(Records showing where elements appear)
· · ·
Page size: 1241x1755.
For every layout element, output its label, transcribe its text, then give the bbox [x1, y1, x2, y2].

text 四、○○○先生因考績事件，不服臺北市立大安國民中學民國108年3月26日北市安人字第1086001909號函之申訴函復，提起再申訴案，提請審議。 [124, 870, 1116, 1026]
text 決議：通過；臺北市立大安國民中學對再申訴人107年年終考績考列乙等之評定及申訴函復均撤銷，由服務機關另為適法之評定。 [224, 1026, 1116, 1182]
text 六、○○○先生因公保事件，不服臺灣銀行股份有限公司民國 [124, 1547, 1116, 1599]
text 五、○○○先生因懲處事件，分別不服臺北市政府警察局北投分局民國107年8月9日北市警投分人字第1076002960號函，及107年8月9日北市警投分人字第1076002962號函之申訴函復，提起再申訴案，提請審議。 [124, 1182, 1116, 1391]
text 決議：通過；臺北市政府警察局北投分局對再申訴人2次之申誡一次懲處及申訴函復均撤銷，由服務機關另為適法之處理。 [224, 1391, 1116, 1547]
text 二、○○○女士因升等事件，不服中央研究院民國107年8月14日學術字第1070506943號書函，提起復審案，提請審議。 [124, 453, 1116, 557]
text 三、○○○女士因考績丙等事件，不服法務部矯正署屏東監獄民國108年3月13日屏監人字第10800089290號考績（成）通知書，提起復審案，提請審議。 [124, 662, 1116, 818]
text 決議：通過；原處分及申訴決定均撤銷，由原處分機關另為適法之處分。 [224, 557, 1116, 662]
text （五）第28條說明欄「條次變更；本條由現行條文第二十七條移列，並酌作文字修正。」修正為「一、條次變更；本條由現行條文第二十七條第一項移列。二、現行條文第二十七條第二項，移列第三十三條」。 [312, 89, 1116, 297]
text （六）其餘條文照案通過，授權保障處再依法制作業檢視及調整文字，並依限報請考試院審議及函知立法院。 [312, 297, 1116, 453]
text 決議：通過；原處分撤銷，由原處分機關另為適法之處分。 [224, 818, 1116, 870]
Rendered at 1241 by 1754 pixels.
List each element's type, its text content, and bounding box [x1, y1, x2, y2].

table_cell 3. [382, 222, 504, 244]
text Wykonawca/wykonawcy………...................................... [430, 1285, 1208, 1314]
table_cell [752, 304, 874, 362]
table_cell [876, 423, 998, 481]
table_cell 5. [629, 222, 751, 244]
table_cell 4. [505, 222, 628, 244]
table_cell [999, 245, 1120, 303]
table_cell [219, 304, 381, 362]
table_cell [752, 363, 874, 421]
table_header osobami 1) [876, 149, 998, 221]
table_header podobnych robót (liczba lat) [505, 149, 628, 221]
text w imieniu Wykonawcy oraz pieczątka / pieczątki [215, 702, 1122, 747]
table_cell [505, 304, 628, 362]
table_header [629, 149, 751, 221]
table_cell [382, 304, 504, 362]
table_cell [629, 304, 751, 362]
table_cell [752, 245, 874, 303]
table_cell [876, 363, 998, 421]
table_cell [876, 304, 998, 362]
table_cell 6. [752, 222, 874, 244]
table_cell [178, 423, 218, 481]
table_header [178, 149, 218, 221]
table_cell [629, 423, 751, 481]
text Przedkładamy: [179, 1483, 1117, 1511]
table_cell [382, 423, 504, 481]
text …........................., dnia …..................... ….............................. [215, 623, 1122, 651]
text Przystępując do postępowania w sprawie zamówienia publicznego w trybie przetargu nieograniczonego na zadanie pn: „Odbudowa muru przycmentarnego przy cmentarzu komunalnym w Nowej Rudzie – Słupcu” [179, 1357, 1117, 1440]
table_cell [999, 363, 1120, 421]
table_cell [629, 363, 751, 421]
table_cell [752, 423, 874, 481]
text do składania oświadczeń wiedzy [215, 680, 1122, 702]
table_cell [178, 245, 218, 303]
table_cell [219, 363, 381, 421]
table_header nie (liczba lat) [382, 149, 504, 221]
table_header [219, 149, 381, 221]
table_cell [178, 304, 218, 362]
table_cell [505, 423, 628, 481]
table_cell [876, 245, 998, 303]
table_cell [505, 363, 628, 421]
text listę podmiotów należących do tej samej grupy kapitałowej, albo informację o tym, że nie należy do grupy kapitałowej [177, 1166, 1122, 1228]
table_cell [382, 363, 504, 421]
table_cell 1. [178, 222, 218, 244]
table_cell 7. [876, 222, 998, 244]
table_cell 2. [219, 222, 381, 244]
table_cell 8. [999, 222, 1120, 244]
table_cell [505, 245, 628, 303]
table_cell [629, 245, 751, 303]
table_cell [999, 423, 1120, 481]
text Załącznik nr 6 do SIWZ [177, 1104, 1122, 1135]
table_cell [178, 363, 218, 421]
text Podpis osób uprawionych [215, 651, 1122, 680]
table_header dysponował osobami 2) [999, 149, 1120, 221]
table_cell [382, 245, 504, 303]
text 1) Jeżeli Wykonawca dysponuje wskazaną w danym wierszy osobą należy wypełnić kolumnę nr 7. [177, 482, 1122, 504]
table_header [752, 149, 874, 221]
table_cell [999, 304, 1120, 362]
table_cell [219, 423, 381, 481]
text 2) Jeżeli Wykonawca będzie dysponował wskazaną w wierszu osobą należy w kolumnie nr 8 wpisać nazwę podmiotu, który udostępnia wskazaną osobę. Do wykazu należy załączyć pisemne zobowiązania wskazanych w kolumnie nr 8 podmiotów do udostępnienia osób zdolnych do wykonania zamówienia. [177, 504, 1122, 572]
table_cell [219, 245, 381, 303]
· · ·
## Task to carry out:
Extract every line of the listing above and reproduce each one without any change.

## Task solution:
Page size: 1241x1755.
For every layout element, output its label, transcribe its text, then give the bbox [x1, y1, x2, y2].

text 四、○○○先生因考績事件，不服臺北市立大安國民中學民國108年3月26日北市安人字第1086001909號函之申訴函復，提起再申訴案，提請審議。 [124, 870, 1116, 1026]
text 決議：通過；臺北市立大安國民中學對再申訴人107年年終考績考列乙等之評定及申訴函復均撤銷，由服務機關另為適法之評定。 [224, 1026, 1116, 1182]
text 六、○○○先生因公保事件，不服臺灣銀行股份有限公司民國 [124, 1547, 1116, 1599]
text 五、○○○先生因懲處事件，分別不服臺北市政府警察局北投分局民國107年8月9日北市警投分人字第1076002960號函，及107年8月9日北市警投分人字第1076002962號函之申訴函復，提起再申訴案，提請審議。 [124, 1182, 1116, 1391]
text 決議：通過；臺北市政府警察局北投分局對再申訴人2次之申誡一次懲處及申訴函復均撤銷，由服務機關另為適法之處理。 [224, 1391, 1116, 1547]
text 二、○○○女士因升等事件，不服中央研究院民國107年8月14日學術字第1070506943號書函，提起復審案，提請審議。 [124, 453, 1116, 557]
text 三、○○○女士因考績丙等事件，不服法務部矯正署屏東監獄民國108年3月13日屏監人字第10800089290號考績（成）通知書，提起復審案，提請審議。 [124, 662, 1116, 818]
text 決議：通過；原處分及申訴決定均撤銷，由原處分機關另為適法之處分。 [224, 557, 1116, 662]
text （五）第28條說明欄「條次變更；本條由現行條文第二十七條移列，並酌作文字修正。」修正為「一、條次變更；本條由現行條文第二十七條第一項移列。二、現行條文第二十七條第二項，移列第三十三條」。 [312, 89, 1116, 297]
text （六）其餘條文照案通過，授權保障處再依法制作業檢視及調整文字，並依限報請考試院審議及函知立法院。 [312, 297, 1116, 453]
text 決議：通過；原處分撤銷，由原處分機關另為適法之處分。 [224, 818, 1116, 870]
Rendered at 1241 by 1754 pixels.
List each element's type, its text content, and bounding box [x1, y1, x2, y2].

table_cell 3. [382, 222, 504, 244]
text Wykonawca/wykonawcy………...................................... [430, 1285, 1208, 1314]
table_cell [752, 304, 874, 362]
table_cell [876, 423, 998, 481]
table_cell 5. [629, 222, 751, 244]
table_cell 4. [505, 222, 628, 244]
table_cell [999, 245, 1120, 303]
table_cell [219, 304, 381, 362]
table_cell [752, 363, 874, 421]
table_header osobami 1) [876, 149, 998, 221]
table_header podobnych robót (liczba lat) [505, 149, 628, 221]
text w imieniu Wykonawcy oraz pieczątka / pieczątki [215, 702, 1122, 747]
table_cell [505, 304, 628, 362]
table_header [629, 149, 751, 221]
table_cell [382, 304, 504, 362]
table_cell [629, 304, 751, 362]
table_cell [752, 245, 874, 303]
table_cell [876, 363, 998, 421]
table_cell [876, 304, 998, 362]
table_cell 6. [752, 222, 874, 244]
table_cell [178, 423, 218, 481]
table_header [178, 149, 218, 221]
table_cell [629, 423, 751, 481]
text Przedkładamy: [179, 1483, 1117, 1511]
table_cell [382, 423, 504, 481]
text …........................., dnia …..................... ….............................. [215, 623, 1122, 651]
text Przystępując do postępowania w sprawie zamówienia publicznego w trybie przetargu nieograniczonego na zadanie pn: „Odbudowa muru przycmentarnego przy cmentarzu komunalnym w Nowej Rudzie – Słupcu” [179, 1357, 1117, 1440]
table_cell [999, 363, 1120, 421]
table_cell [629, 363, 751, 421]
table_cell [752, 423, 874, 481]
text do składania oświadczeń wiedzy [215, 680, 1122, 702]
table_cell [178, 245, 218, 303]
table_cell [219, 363, 381, 421]
table_header nie (liczba lat) [382, 149, 504, 221]
table_header [219, 149, 381, 221]
table_cell [178, 304, 218, 362]
table_cell [505, 423, 628, 481]
table_cell [876, 245, 998, 303]
table_cell [505, 363, 628, 421]
text listę podmiotów należących do tej samej grupy kapitałowej, albo informację o tym, że nie należy do grupy kapitałowej [177, 1166, 1122, 1228]
table_cell [382, 363, 504, 421]
table_cell 1. [178, 222, 218, 244]
table_cell 7. [876, 222, 998, 244]
table_cell 2. [219, 222, 381, 244]
table_cell 8. [999, 222, 1120, 244]
table_cell [505, 245, 628, 303]
table_cell [629, 245, 751, 303]
table_cell [999, 423, 1120, 481]
text Załącznik nr 6 do SIWZ [177, 1104, 1122, 1135]
table_cell [178, 363, 218, 421]
text Podpis osób uprawionych [215, 651, 1122, 680]
table_header dysponował osobami 2) [999, 149, 1120, 221]
table_cell [382, 245, 504, 303]
text 1) Jeżeli Wykonawca dysponuje wskazaną w danym wierszy osobą należy wypełnić kolumnę nr 7. [177, 482, 1122, 504]
table_header [752, 149, 874, 221]
table_cell [999, 304, 1120, 362]
table_cell [219, 423, 381, 481]
text 2) Jeżeli Wykonawca będzie dysponował wskazaną w wierszu osobą należy w kolumnie nr 8 wpisać nazwę podmiotu, który udostępnia wskazaną osobę. Do wykazu należy załączyć pisemne zobowiązania wskazanych w kolumnie nr 8 podmiotów do udostępnienia osób zdolnych do wykonania zamówienia. [177, 504, 1122, 572]
table_cell [219, 245, 381, 303]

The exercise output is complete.